> [Work required]:
Find every line below with "UxrManager" in it and give only how many there are.

(Dataset entries)
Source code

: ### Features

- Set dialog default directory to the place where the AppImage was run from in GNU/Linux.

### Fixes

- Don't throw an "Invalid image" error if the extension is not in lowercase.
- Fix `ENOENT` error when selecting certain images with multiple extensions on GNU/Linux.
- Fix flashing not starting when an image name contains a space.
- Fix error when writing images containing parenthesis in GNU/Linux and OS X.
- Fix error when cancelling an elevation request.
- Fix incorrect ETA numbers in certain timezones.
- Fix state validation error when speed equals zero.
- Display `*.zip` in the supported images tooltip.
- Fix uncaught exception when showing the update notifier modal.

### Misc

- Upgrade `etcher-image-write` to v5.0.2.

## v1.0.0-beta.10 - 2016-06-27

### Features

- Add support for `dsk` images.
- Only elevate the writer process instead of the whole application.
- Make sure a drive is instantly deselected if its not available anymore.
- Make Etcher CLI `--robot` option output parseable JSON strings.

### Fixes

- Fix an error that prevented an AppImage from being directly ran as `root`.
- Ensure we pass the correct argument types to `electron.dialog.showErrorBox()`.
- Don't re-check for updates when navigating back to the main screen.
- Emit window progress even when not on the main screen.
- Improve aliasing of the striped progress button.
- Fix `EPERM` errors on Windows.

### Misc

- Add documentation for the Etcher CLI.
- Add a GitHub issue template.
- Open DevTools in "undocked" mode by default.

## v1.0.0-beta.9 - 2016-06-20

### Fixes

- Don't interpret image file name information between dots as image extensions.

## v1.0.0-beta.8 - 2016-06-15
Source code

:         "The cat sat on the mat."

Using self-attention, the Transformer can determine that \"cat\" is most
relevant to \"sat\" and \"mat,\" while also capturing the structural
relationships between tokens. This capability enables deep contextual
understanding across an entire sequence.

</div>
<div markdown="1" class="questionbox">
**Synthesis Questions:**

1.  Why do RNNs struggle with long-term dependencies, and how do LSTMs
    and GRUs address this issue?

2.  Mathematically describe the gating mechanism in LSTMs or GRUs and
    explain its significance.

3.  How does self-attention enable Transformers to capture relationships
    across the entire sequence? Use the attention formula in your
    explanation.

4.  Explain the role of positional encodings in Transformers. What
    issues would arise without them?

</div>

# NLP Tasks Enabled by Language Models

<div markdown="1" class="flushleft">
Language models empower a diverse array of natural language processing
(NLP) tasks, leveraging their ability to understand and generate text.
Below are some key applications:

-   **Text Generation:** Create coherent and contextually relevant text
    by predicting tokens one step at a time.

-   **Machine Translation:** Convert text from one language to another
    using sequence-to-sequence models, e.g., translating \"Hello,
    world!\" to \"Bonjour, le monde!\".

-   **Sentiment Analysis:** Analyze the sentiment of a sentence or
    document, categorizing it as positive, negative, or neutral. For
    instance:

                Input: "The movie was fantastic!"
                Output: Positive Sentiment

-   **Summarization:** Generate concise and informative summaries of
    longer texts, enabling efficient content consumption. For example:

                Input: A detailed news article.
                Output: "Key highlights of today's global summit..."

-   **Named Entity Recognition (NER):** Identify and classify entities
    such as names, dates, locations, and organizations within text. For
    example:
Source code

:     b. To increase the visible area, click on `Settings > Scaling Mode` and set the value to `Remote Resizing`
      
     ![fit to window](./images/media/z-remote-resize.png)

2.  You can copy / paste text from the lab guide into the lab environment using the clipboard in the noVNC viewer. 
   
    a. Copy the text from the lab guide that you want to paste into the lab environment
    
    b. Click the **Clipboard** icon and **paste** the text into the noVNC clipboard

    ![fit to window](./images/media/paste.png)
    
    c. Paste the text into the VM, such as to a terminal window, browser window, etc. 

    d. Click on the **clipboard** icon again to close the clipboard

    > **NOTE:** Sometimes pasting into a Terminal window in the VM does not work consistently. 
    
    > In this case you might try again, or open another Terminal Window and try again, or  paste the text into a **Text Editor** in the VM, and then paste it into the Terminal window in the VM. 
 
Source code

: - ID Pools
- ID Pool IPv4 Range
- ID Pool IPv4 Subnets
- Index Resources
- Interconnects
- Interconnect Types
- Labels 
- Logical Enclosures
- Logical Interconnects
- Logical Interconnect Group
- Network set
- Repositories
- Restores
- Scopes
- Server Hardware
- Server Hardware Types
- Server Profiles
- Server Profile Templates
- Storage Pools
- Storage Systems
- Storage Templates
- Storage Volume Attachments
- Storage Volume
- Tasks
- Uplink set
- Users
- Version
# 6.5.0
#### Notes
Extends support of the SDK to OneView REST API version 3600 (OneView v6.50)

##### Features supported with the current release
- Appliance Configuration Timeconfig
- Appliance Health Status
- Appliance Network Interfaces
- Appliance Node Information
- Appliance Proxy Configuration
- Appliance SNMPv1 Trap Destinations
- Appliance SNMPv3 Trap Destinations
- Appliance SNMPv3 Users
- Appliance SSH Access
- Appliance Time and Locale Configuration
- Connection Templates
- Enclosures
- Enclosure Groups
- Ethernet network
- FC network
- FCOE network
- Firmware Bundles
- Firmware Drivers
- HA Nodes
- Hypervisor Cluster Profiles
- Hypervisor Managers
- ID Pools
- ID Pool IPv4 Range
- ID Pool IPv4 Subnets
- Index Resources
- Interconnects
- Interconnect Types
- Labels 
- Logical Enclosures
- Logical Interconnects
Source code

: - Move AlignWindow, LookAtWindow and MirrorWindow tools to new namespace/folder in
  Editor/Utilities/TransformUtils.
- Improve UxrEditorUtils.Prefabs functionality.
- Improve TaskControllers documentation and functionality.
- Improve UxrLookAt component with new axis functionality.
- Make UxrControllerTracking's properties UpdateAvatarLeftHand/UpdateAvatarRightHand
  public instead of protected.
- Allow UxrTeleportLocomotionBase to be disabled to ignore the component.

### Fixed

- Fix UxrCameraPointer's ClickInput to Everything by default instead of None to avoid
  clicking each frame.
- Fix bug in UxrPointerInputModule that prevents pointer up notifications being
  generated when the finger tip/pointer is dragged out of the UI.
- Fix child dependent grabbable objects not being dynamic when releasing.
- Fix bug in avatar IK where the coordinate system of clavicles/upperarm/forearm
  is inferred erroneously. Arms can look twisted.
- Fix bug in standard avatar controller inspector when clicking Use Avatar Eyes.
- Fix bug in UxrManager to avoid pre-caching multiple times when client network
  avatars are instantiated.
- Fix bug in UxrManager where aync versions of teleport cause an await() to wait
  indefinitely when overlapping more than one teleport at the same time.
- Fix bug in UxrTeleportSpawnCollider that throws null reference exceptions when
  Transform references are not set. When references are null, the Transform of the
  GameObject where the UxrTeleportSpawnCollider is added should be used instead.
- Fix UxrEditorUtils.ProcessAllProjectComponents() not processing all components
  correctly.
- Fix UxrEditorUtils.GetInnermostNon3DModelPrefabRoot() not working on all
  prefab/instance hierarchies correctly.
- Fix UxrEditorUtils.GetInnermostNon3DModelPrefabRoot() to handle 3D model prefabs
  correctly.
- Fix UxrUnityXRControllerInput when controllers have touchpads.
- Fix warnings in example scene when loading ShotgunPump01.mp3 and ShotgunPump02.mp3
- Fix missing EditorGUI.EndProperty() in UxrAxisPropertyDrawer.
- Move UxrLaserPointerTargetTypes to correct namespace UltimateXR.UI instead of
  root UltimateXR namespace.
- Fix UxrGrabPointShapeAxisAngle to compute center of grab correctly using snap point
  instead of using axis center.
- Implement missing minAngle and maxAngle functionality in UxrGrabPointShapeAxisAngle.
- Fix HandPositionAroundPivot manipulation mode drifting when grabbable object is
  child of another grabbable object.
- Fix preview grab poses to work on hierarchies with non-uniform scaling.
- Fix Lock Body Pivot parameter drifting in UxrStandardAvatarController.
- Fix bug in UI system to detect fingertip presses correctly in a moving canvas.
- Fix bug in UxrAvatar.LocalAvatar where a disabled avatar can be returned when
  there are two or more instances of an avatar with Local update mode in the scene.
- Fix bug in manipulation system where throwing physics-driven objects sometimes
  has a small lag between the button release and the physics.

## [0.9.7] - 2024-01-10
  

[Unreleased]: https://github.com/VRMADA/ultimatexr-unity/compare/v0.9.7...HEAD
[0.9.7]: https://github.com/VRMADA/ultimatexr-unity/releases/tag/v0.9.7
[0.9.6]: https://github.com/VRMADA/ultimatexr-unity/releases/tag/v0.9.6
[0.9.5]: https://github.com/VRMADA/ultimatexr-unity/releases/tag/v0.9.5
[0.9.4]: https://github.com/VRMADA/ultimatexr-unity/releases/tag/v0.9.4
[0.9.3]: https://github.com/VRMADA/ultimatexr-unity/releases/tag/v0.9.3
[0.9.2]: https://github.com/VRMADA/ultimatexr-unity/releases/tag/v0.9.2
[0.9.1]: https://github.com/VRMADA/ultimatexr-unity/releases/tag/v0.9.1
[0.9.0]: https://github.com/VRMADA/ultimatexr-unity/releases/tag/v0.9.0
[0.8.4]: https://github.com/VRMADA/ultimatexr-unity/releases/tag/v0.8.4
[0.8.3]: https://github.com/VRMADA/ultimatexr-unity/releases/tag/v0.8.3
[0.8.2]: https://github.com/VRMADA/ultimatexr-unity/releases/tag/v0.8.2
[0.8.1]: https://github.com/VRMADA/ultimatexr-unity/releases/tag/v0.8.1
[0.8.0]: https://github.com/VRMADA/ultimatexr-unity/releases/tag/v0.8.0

> [Solved problem]:
2